HTML のタグという共通点があるので、.book からePUBへの変換は比較的容易に行えます。ボイジャーでも、.bookからePUB への変換ツールを準備しています。
もちろん、TTX をお持ちの方は、ご自身の好きなレイアウトのePUB にするため、独自に変換ツールを作ることも難しくないのです。
将来、ePUB が真の意味で、多言語対応した世界標準の電子書籍フォーマットとなるのかどうか?その可能性はとても高いだろうとおもわれます。ボイジャーもIDPF のePUB 拡張標準化ワーキンググループに参加し、日本語を含めた多言語対応について積極的にコミットしています。
今はまだePUB は縦書きやルビ,禁則など日本語を扱うには不十分かもしれません。だからといって手をこまねく必要はありません。今は.book をつくっておき、将来、ePUB が真の世界標準になった時には、すみやかに.book をePUB へ移行させることは十分視野に入っていることです。
一人一人が手をつなぐ
ここまでずいぶんとたくさんの横文字が羅列されました。一体これが何を意味しているのか十分にご理解できなかったかもしれません。今ここで無理にこれらを把握する必要はないでしょう。ただ、世界的な規模で電子的な出版は浸透しつつあり、これを誰もが自由に、相互に共有するコミュニケーションを前提として、利用できるための努力が始まっていることは知っていただきたいのです。
それでは、eBook の世界標準化の動きがさらに浸透し、世界的な規模で私たちがeBook を日常的に利用・活用するようになったことを想像してみてください。世界に存在するeBook を一つのサーバに集中させるのではなく、インターネット上に分散して存在する全書籍に対し、大きな統合の網をかぶせることを考えていくこともできるのです。
こうした活動を実際に行っている人たちがいます。“Internet Archive” という米国サンフランシスコに拠点をおく非営利の団体です。この組織は1996 年に設立されました。創立者のブルースター・ケールは、人工知能やスーパーコンピューターの研究、開発に取り組んだ後、情報処理分野で起業した人物です。

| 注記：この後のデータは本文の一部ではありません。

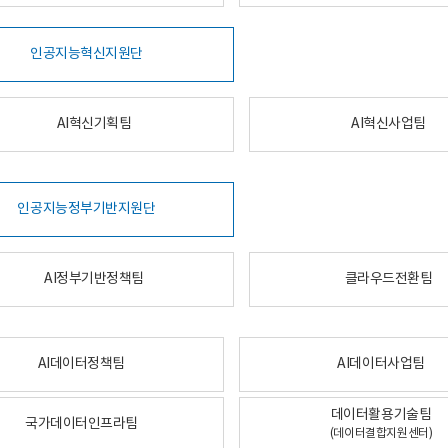
인공지능혁신지원단
AI혁신기획팀
AI혁신사업팀
인공지능정부기반지원단
AI정부기반정책팀
클라우드전환팀
AI데이터정책팀
AI데이터사업팀
데이터활용기술팀
국가데이터인프라팀
(데이터결합지원센터)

全世界のWeb ページを、時間軸にそって記録し、今は消え去った過去の姿を呼び起こさせる“Wayback Machine”を提供しています。 “Internet Archive” は、大規模な書籍スキャニング計画に乗り出し、Yahoo!、Adobe をはじめとするIT 企業、図書館、政府組織等が参加するOpen ContentAlliance(OCA)を2005 年10 月に組織しました。著作権の保護期間を過ぎたものから、スキャニングによる書籍のデジタル化に着手しており、成果物の画像データから公開をスタートさせ、今は“Internet Archive” が管理、運営する、より広汎な人々の参加を前提とする“Open Library” として公開がはじめられつつあります。

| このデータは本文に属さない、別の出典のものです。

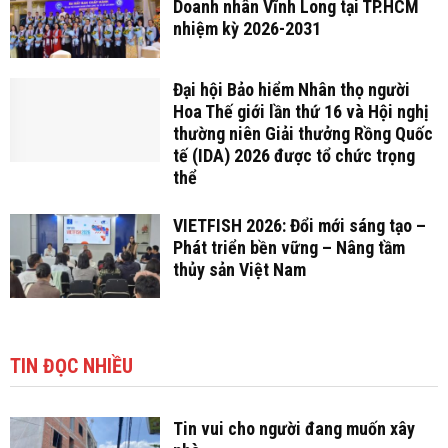
Doanh nhân Vĩnh Long tại TP.HCM
nhiệm kỳ 2026-2031
Đại hội Bảo hiểm Nhân thọ người
Hoa Thế giới lần thứ 16 và Hội nghị
thường niên Giải thưởng Rồng Quốc
tế (IDA) 2026 được tổ chức trọng
thể
VIETFISH 2026: Đổi mới sáng tạo –
Phát triển bền vững – Nâng tầm
thủy sản Việt Nam
TIN ĐỌC NHIỀU
Tin vui cho người đang muốn xây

▲2010 年、ボイジャーは米国サンフランシスコにある非営利団体”Internet Archive” と提携し、同団体が推進し世界標準を目指す電子出版配信インフラ”Book Server” 構想の正式メンバーとして推進に参加することに合意した。”Internet Archive”本部にて、創始者のブルースター・ケールとボイジャー代表取締役萩野正昭。
▲サンフランシスコのゴールデンゲイトブリッジの近くプレシディオ地区に建つ”Internet Archive”の本部。白亜の建物。ここはもともとは教会だったところ。”Internet Archive”のロゴマークが円柱の古代石像建物を模したものだったところから、円柱の門構えをもつ本拠ができあがったのは、偶然とはいえ幸運のひとことだった。
▲OCR スキャニング作業。”Internet Archive” では、書籍の電子化のためのスキャニング作業をすすめている。開いた本を一定角度を保つ透明ガラス板で押し当て電子情報として取り込んでいる。こうしたワークショップは世界の各地に広がりつつある。
Open Libraryを利用するには?
では、eBook による図書館構想“Open Library” に、みなさんご自身が参加することがどのようなものなのか、現状把握できる範囲の中で明らかにしていきましょう。
カタログ追加は誰でも行うことができます。「It’ s a wiki too, which means anyone can edit or correct it anytime.(これはウィキです。いつでもだれでも編集したり改訂したりすることができます)」とあります。
ePUB のファイルを作成し、登録してみましょう。津野海太郎 著「小さなメディアの必要」を用意しました。登録方法ですが、大きく、
-
Internet Archive へePUB ファイルを登録する
-
Open Library にカタログ情報を登録する
という2段階の手順になります。
1 Internet Archive へのePUB の登録方法
(1) ここでは会員登録をしてから「小さなメディアの必要」のePUB ファイルを登録してみましょう。
(2) 必要情報を入力し、アカウント(Library Card)を取得します。
(3) 会員登録をしたらログインします。
(4) 画面右上に[Upload]ボタンがあるので、それをクリックすると、ファイルをアップロードする画面(Share your Files)になります。
(5)画面右上に[Share]ボタンがでるので、それをクリックするとファイル選択ダイアログが現れます。ここで、登録したいePUB ファイルを選択します。
(6) 選択するとアップロードを開始します。アップロードが完了したら書誌情報の入力画面になります。
▲ここで、タイトル、説明、キーワード、著者名を入力します。著作権については、Creative Commonsのライセンスを付与することもできます。
(7) 入力が終わると、ID が発行されます。このID が、“Open Library” から参照されるファイルのID になります。Internet Archive にePUB ファイルの登録が完了したら、このファイルに関するカタログ情報をOpen Library に登録します。
2 Open Library への登録方法
こちらも会員登録をして使ってみましょう。
(1) サインアップ画面で必要情報を入力し、アカウント(Open Library account)を取得します。
(2) 取得したアカウントで、ログインします。
(3)[ADD A BOOK]をクリックすると、本の登録画面(Add a book to Open Library)になります。
(4) “Open Library” では日本語の入力ができます。タイトル、著者名、出版社、出版年および、ID を入力します。このID の入力のところで、“Internet Archive”に登録した際のID を入力します。市販の本ならISBN10、ISBN13、LCCN(Library of Congress Control Number)も入力可能です。
(4) “Open Library” では日本語の入力ができます。タイトル、著者名、出版社、出版年および、ID を入力します。このID の入力のところで、“Internet Archive” に登録した際のID を入力します。市販の本ならISBN10、ISBN13、LCCN(Library of Congress Control Number)も入力可能です。
(5) 更に詳しい書誌情報を入力できるようになります。ここでは、書影(Cover Image)を追加しました。
(6) 登録が完了すれば、検索できるようになります(検索結果画面はこちら)。
このようにして、だれでも“Open Library” に参加することができるのです。